_Passage_
Review: std.logger

Johannes Pfau via Digitalmars-d digitalmars-d at puremagic.com
Fri Jul 25 00:49:38 PDT 2014


Am Fri, 25 Jul 2014 01:23:21 +0000
schrieb "Jakob Ovrum" <jakobovrum at gmail.com>:

> On Thursday, 24 July 2014 at 23:40:56 UTC, Jakob Ovrum wrote:
> > How often have you seen a formatted log message logged in a 
> > loop? I'd wager that happens quite often. Using `format` is a 
> > no-go as it completely thrashes the GC, it needs to use 
> > `formattedWrite` to write directly to the underlying buffer 
> > (such as a file).
> 
> To eloborate on this: using `format` like std.logger currently 
> does, for short-lived strings that are consumed and discared 
> almost immediately in a higher stack frame, is extremely 
> inefficient as every string needs at least one heap memory 
> allocation (though `format` can easily do *multiple* in one 
> call). It's a good way to quickly thrash and fragment the GC 
> heap, putting an extreme amount of stress on the collector.
> 
> Even C has fprintf. If we don't provide efficient formatted 
> writing, people will not use our abstractions.
> 
> The solution is to use `formattedWrite` for custom allocation 
> behaviour. When I've used `formattedWrite` for this kind of 
> problem before, it has generally come down to the following 
> patterns; let's assume the underlying sink is a file:
> 
>   * One solution is to use `formattedWrite` to write to the file 
> directly. Of course, Logger doesn't provide an interface for 
> writing partial log messages, or writing log messages in chunks, 
> so this would require modifying the basic API. Also, 
> `formattedWrite` doesn't guarantee any minimum chunk size, so in 
> the worst case, it might result in one write operation per 
> character, which is very inefficient.

_Prompt 1_
Translate this sentence from the std.logger review into Spanish: "If we don't provide efficient formatted writing, people will not use our abstractions."
_Prompt 2_
Write out the part of the std.logger review starting at "Am Fri, 25 Jul" and ending at "as a file).".

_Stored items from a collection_
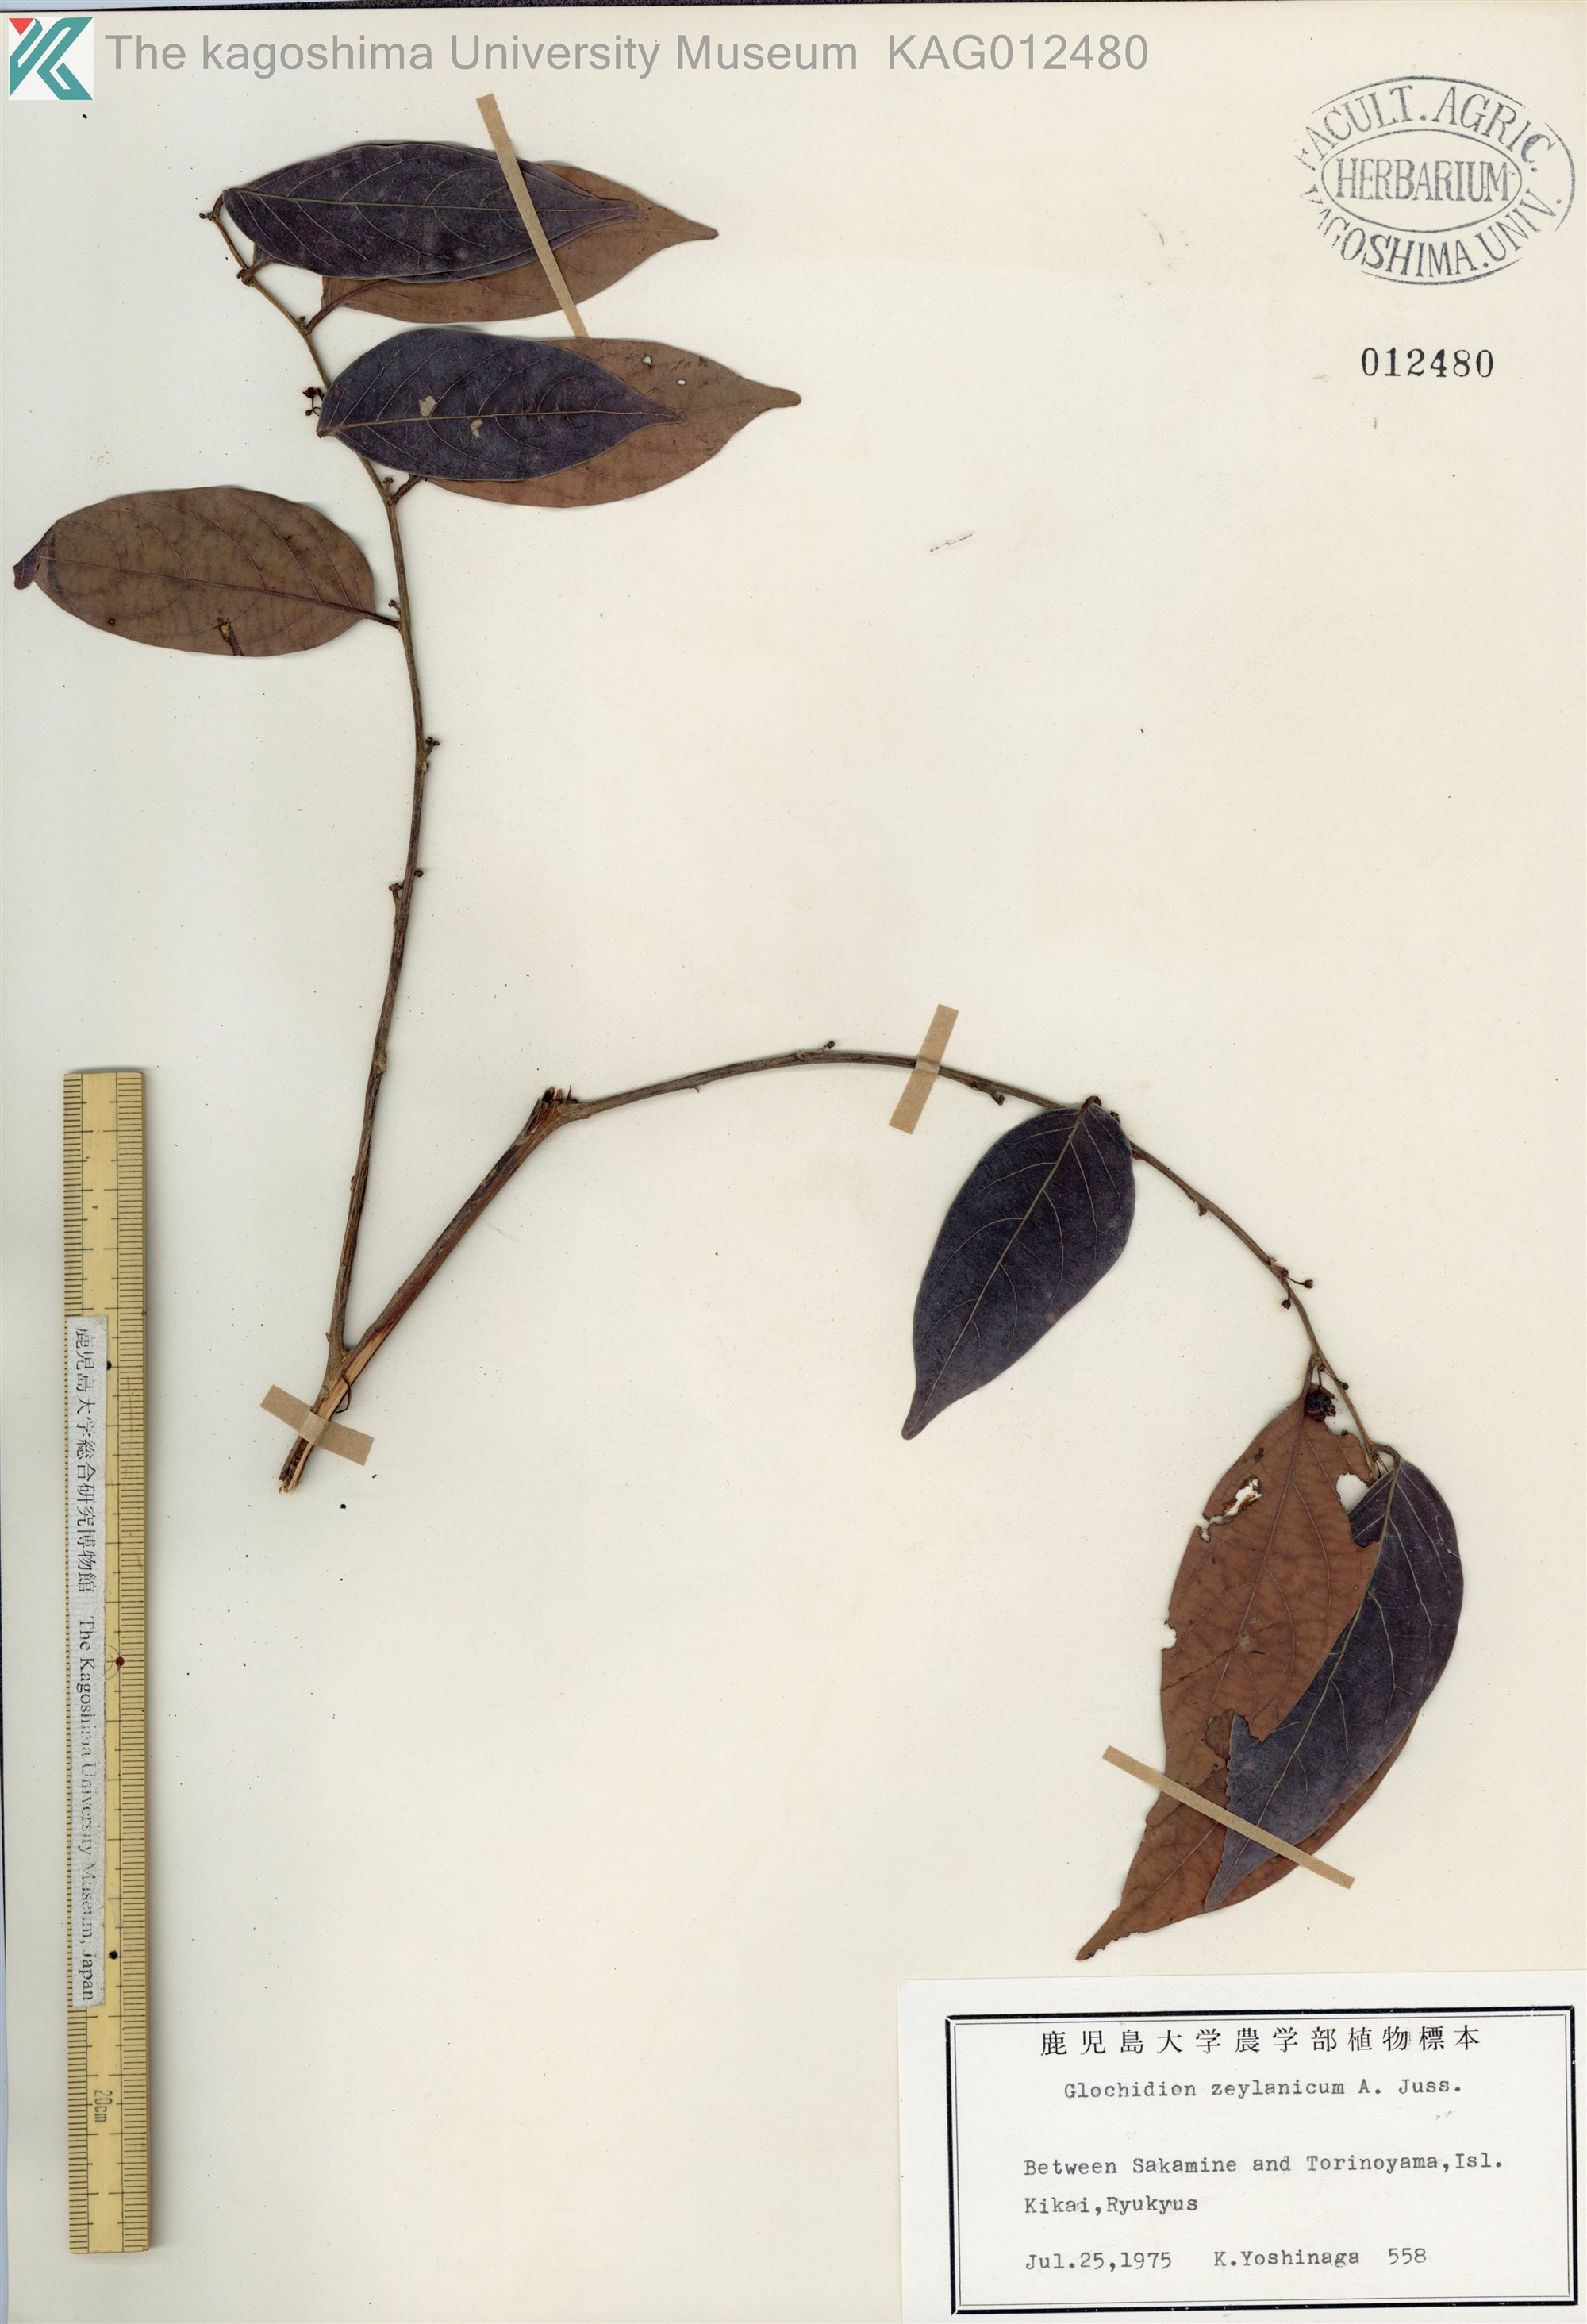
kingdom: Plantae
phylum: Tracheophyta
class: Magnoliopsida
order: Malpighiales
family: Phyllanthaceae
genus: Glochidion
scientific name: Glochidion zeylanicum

...

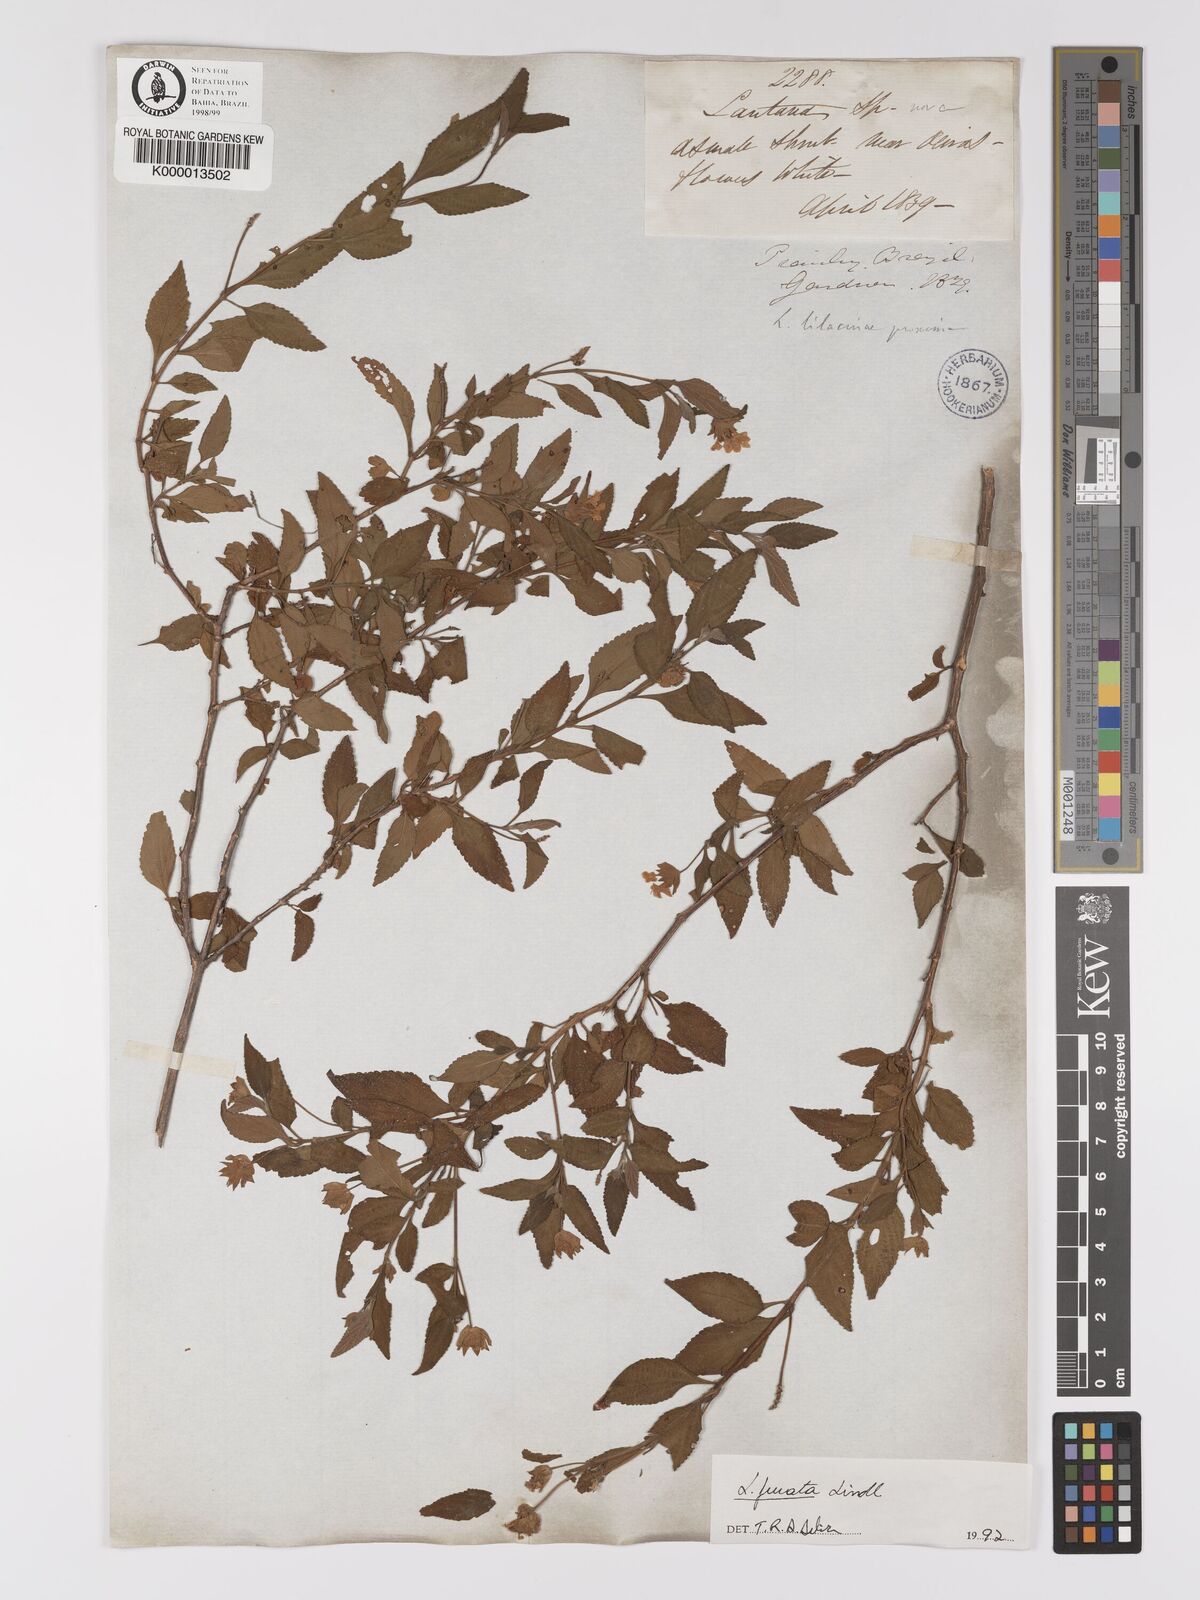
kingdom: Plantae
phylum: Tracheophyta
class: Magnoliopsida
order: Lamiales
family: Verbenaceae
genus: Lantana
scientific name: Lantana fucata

_Response box 1_
Si no ofrecemos una escritura con formato eficiente, la gente no usará nuestras abstracciones.

_Response box 2_
Am Fri, 25 Jul 2014 01:23:21 +0000
schrieb "Jakob Ovrum" <jakobovrum at gmail.com>:

> On Thursday, 24 July 2014 at 23:40:56 UTC, Jakob Ovrum wrote:
> > How often have you seen a formatted log message logged in a 
> > loop? I'd wager that happens quite often. Using `format` is a 
> > no-go as it completely thrashes the GC, it needs to use 
> > `formattedWrite` to write directly to the underlying buffer 
> > (such as a file).